======== Trecho fornecido

A tragédia de uma família e da dona da creche

Não, não se tratava de mais um personagem dos crimes do colarinho branco que assolam o País, mas da diretora de uma creche onde morreu um bebê de sete meses na semana passada.

Fiquei com aquela imagem na cabeça e pensando no sofrimento desta mulher, Suzana de Sarro Leão, dona da escolinha Pedacinho do Céu, na zona norte de São Paulo.

Tenho duas amigas que há mais de 30 anos abriram um berçário e dedicaram suas vidas a cuidar dos filhos dos outros, crianças entre zero e cinco anos.

Dedicaram a vida, no caso, não é mera força de expressão, mas uma dedicação extremada ao longo das suas doze horas diárias de jornada de trabalho no berçário onde cuidam de cerca de 50 pequenos, entre eles meus netos.

As crianças passam o dia todo lá, aprendem, brincam, comem, dormem, tomam banho. Pode-se imaginar a responsabilidade destas duas mulheres e suas professoras e funcionárias, que não podem falhar, como o comandante de um Boeing, porque muitas vidas estão nas suas mãos.

Toda vez que vou lá para pegar meus netos nos finais de tarde, tenho vontade de lhes dar um forte abraço, um beijo e agradecer pelo trabalho que fazem, pela paixão com que tratam de cada criança, pela paciência e pela alegria com que cuidam daquela escolinha.

================

Instruções
A - Reescreva em forma de lista o parágrafo do texto sobre a creche que começa com "As crianças passam o dia todo lá". Mantenha os fatos principais.
B - Reproduza do texto sobre a creche o trecho que se inicia nas palavras "Não, não se" e vai até "na semana passada.", inclusive.
Responda com base somente no texto.

======== Dados extraídos

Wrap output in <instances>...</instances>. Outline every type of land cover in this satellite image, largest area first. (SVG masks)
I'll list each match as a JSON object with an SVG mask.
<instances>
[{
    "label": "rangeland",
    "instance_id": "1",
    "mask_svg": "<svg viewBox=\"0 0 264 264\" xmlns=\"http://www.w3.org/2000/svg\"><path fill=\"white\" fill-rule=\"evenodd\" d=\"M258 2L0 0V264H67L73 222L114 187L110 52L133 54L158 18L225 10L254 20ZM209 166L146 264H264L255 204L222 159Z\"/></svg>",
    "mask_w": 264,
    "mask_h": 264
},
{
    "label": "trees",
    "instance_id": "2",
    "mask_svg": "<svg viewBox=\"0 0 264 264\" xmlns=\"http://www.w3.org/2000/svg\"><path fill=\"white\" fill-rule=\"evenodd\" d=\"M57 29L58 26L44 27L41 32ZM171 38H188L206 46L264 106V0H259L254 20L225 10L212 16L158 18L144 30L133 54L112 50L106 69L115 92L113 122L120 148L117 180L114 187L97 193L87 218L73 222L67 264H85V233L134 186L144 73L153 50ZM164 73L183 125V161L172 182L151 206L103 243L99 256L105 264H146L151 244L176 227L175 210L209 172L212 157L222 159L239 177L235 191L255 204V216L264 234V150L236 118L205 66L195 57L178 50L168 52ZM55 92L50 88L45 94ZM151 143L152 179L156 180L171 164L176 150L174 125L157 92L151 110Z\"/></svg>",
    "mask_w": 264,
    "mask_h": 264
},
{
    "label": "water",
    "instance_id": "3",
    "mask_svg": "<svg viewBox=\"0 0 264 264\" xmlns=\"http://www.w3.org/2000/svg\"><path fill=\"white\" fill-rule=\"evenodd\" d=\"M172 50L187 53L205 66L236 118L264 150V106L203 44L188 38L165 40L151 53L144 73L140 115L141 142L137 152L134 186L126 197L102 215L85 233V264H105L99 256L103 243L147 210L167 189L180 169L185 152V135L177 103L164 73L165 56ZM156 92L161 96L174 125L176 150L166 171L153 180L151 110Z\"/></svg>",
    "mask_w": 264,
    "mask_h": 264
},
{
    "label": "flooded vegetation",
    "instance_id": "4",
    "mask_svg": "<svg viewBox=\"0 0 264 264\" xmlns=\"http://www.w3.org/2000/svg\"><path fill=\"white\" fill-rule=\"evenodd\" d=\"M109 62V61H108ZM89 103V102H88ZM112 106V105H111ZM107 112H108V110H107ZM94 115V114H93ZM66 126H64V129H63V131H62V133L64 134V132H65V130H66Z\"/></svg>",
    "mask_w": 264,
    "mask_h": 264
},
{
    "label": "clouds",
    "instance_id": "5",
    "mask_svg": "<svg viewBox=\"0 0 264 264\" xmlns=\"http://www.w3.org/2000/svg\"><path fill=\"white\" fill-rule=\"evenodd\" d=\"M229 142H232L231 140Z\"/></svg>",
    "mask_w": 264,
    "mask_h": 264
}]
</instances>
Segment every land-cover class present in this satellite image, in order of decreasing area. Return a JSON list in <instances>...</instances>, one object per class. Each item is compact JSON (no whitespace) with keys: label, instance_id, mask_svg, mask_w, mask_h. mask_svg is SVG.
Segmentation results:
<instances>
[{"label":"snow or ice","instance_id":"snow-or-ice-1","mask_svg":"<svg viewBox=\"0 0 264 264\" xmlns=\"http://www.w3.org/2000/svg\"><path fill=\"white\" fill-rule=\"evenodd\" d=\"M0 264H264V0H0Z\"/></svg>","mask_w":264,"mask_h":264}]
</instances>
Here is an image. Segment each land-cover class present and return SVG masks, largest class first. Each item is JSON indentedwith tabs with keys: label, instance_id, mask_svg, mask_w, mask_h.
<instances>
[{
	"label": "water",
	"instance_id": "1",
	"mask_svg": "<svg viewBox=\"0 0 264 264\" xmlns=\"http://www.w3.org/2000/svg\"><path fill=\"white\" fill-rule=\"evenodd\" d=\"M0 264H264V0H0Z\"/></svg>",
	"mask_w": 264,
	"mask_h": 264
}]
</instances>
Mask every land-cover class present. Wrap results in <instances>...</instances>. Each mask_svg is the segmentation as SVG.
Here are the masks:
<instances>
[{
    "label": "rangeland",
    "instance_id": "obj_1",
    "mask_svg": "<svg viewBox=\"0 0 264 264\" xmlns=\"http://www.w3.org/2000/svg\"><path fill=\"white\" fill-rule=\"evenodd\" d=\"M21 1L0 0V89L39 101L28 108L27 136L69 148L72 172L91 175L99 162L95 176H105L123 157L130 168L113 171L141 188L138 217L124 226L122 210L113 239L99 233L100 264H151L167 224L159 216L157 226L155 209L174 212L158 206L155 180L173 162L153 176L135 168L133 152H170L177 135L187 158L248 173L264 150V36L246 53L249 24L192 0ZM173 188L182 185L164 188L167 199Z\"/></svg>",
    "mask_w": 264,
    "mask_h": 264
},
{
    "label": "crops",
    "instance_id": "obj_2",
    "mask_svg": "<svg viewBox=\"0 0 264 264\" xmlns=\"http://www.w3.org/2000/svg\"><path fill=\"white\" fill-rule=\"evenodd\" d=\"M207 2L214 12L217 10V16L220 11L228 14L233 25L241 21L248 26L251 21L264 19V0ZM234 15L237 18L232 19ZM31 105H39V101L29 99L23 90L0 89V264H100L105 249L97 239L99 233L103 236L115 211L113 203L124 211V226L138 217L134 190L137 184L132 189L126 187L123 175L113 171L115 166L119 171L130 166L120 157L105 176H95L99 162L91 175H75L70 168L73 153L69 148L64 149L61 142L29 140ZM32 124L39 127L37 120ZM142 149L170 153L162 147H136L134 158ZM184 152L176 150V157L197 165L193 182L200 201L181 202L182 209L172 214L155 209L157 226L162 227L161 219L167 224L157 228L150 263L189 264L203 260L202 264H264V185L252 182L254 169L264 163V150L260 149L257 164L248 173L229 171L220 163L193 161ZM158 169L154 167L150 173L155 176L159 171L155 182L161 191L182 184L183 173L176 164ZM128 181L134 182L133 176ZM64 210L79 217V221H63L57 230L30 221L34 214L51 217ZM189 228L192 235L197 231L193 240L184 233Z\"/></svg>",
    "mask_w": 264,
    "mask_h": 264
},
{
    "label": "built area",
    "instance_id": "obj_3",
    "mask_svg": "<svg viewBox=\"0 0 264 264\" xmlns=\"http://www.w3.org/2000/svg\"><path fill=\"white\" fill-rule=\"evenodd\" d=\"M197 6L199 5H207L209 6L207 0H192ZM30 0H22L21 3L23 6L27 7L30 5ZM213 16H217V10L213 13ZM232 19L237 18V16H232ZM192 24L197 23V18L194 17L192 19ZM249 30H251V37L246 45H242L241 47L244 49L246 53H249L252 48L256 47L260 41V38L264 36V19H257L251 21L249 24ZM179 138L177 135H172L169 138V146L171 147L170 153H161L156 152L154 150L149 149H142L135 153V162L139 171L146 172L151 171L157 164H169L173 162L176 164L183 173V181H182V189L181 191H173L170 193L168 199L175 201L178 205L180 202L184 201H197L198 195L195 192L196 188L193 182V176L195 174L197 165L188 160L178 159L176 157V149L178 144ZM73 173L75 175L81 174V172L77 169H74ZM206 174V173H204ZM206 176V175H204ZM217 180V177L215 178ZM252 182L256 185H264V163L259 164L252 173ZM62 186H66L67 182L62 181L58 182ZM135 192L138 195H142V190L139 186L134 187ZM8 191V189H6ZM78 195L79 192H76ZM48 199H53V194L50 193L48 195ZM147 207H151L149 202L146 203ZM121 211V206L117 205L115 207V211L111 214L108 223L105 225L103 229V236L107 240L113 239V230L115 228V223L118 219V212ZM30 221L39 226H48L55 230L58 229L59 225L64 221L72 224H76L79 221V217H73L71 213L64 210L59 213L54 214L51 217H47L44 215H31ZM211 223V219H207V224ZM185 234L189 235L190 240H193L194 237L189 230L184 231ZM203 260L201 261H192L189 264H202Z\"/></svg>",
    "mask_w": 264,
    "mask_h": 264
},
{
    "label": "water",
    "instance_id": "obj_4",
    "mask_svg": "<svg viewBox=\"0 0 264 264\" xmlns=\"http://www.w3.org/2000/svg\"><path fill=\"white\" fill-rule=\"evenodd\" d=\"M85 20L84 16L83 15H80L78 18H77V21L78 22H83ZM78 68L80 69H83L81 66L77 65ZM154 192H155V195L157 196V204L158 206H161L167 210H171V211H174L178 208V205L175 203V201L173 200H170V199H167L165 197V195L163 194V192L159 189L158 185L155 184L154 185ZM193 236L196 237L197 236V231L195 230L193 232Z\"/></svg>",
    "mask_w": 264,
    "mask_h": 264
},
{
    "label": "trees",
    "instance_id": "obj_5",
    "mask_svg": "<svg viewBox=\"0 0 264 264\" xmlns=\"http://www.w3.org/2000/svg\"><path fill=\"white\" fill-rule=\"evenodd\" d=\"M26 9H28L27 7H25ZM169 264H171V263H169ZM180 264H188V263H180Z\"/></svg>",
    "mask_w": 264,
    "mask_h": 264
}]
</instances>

================

Respostas
A -
- As crianças passam o dia inteiro no berçário, onde aprendem, brincam, comem, dormem e tomam banho.
- As duas mulheres, suas professoras e suas funcionárias têm uma grande responsabilidade.
- Como o comandante de um Boeing, elas não podem falhar, porque muitas vidas estão em suas mãos.

B -
Não, não se tratava de mais um personagem dos crimes do colarinho branco que assolam o País, mas da diretora de uma creche onde morreu um bebê de sete meses na semana passada.